SSH uses a well-known property of cryptographic hash functions, called the avalanche effect, to derive these keys. This property says that small changes in input value lead to large changes in output value. By adding a single extra byte to the shared key, we can generate a completely different key. In the case of SSH, the spec actually hard-codes the ASCII values “A” through “F” for this. Nothing is wrong with that from a security perspective, but it’s adorable to know that those values exist in every SSH connection you make:

Initial IV client to server: HASH(K || H || "A" || session_id)
  (Here K is encoded as mpint and "A" as byte and session_id as raw
  data.  "A" means the single character A, ASCII 65).

User authentication

With encryption and authentication going, I now had a working transport layer to start building on!

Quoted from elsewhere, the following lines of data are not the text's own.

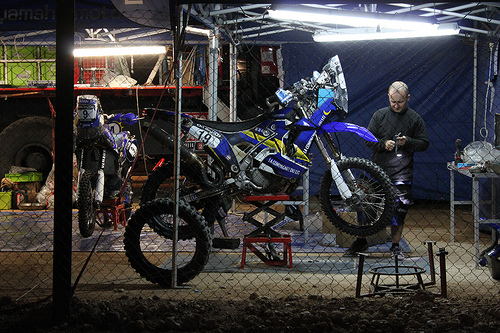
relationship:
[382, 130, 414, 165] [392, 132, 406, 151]
light in man's hand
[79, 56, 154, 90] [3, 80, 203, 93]
supplies sitting on shelf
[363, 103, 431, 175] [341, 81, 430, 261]
shirt on man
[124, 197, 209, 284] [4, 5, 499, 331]
tire leaning against fence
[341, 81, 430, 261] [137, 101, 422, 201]
man repairing motorcycle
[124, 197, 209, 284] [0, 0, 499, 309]
tire leaning against chainlink fence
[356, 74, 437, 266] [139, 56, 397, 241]
man on bike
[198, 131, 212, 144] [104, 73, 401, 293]
19 on bike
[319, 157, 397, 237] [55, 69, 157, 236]
front tire on bike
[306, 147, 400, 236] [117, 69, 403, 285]
front tire of motorcycle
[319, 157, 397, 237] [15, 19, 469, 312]
front tire on picture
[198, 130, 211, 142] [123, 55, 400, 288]
19 on motorcycle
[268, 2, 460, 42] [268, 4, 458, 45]
fluorescent light on ceiling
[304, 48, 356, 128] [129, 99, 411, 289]
bug shield on bike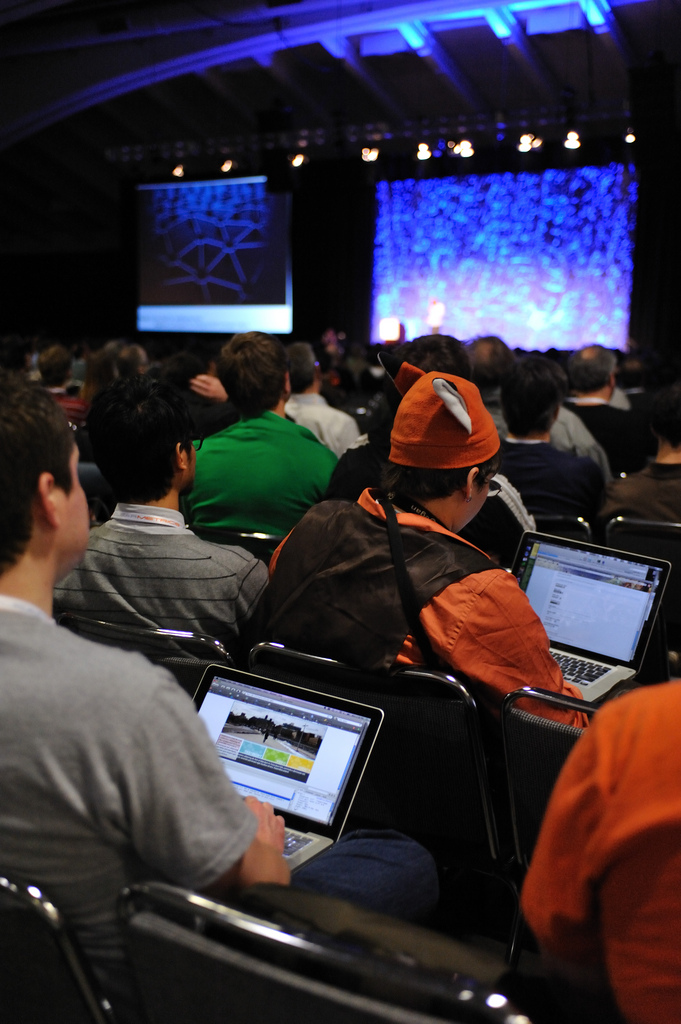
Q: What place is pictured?
A: It is a theater.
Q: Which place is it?
A: It is a theater.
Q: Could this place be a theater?
A: Yes, it is a theater.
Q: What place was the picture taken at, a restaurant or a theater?
A: It was taken at a theater.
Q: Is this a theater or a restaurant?
A: It is a theater.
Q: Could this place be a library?
A: No, it is a theater.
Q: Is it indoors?
A: Yes, it is indoors.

Like the OSI network model, SSH is also layered - inside the basic transport protocol, which guarantees confidentiality and authenticity, we can run other, more complex protocols. The first one of these that we need to run in order to do anything is the “ssh-userauth” protocol. This authenticates the client to the server, and it’s the reason why you pass a username as part of SSHing to a server.

There are several ways to authenticate an SSH user, some of which you’ve likely used before: password, public key, and host-based authentication are all supported. For my client, I decided to go with public key authentication, since that’s what I use day to day. To do this, I needed to sign a message with the private key corresponding to a public key that I’d granted access to the server. In practice, this meant cracking open my ~/.ssh/id_rsa file! Or, trying to – my private key is stored in a password-protected file, and the version of PyCrypto I was using didn’t seem to be able to parse the format.

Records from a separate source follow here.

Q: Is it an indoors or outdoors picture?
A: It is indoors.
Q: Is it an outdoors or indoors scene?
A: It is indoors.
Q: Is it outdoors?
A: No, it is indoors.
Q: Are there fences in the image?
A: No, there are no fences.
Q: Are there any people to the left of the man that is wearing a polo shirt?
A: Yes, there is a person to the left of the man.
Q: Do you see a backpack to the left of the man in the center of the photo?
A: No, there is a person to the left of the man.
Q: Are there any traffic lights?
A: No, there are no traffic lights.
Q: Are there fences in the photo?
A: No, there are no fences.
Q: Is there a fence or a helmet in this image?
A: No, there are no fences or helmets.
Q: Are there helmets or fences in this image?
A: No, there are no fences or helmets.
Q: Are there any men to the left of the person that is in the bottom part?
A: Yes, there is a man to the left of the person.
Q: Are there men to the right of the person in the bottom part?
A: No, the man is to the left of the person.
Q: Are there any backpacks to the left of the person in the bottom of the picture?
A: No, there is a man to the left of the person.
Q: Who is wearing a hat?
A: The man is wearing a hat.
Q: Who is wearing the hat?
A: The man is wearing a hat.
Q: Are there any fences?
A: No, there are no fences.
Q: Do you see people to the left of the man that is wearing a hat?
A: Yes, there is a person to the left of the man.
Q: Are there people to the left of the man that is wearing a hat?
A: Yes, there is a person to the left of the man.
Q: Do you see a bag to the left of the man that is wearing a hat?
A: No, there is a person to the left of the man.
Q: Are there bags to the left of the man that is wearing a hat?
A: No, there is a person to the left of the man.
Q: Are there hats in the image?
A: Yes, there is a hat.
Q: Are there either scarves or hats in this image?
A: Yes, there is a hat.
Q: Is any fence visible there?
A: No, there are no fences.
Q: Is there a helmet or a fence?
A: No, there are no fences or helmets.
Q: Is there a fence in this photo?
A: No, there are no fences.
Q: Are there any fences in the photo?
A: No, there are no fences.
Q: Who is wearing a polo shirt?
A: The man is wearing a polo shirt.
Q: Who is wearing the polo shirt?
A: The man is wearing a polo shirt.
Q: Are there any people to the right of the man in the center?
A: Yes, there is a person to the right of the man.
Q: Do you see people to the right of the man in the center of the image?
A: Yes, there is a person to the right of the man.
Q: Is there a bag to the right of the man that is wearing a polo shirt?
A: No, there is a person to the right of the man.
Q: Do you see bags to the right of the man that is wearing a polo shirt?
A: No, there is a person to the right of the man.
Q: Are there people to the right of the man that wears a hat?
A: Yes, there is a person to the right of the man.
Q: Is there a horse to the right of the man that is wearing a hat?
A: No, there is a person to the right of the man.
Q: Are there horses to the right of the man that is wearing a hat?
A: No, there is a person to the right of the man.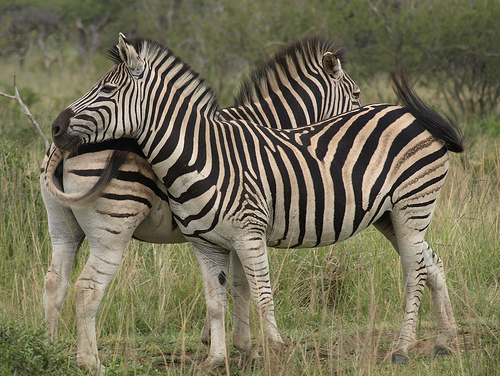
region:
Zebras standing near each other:
[42, 31, 460, 372]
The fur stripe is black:
[332, 162, 345, 232]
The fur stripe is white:
[305, 179, 314, 242]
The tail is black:
[387, 70, 464, 153]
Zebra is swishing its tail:
[390, 71, 463, 153]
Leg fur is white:
[48, 204, 76, 257]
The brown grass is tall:
[285, 260, 377, 365]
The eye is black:
[102, 84, 112, 94]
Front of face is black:
[52, 109, 79, 151]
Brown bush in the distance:
[428, 47, 496, 117]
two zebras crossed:
[14, 27, 474, 367]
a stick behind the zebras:
[0, 73, 55, 158]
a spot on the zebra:
[215, 268, 227, 290]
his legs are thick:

I generated a new key pair (this time stored in plaintext) added the public half as an authorized key to the server I was using, and then tried authenticating. No luck. I skimmed through the PyCrypto RSA encrypt documentation a few times before noticing the very obvious Attention banner that said I shouldn’t be calling this function unless I really knew what I was doing. It turns out that so-called “textbook RSA” has a number of undesirable properties, and that you nearly always want to pad your data. With the right padding in place, I got an SSH_MSG_USERAUTH_SUCCESS message, and we were away!

Getting a shell

Now that I’d authenticated, there was only one step to go, launching a shell! Like all things SSH, this was a little more complicated than it first sounded. SSH uses a concept called “channels” – essentially, it’s possible to run multiple logical connections over the one transport connection. This means you could, for example, run an SSH shell, forward X over SSH, and forward a port over SSH, all with the same connection.

SSH layers

So, to get to a shell, the first thing I needed to do was to open a channel. Since I’d be dynamically interacting with the channel, I needed to open an interactive session, then pivot this into a shell. Initially, I’d open a channel with the “session” type, then I’d request that a particular program be launched on the server-side. In this case, I requested a shell, but you can also run arbitrary commands on the server, pass environment variables, or any number of other fun things.

With a shell launched server-side, I finally got back the message I’d been hoping for – the Ubuntu welcome banner! I was surprised to see that a prompt wasn’t being sent over the wire, but wrote a simple read-eval-print loop that let me run arbitrary commands on my remote server. I successfully cated a file, and could also use pipes to create my own on the server. Mission accomplished!

Finishing up

I’ve refactored my code a little to make it easier to read, but you can find my client, along with inline documentation, over on GitHub:

My “weekend” project ended up taking more like weeks, but I learned a ton about how SSH worked in the process! I hadn’t realized that the protocol was as layered as it actually was, that client authentication happened completely separately to host authentication, or that it was possible to multiplex connections. Not to mention, I finally figured out where the Diffie Hellman was!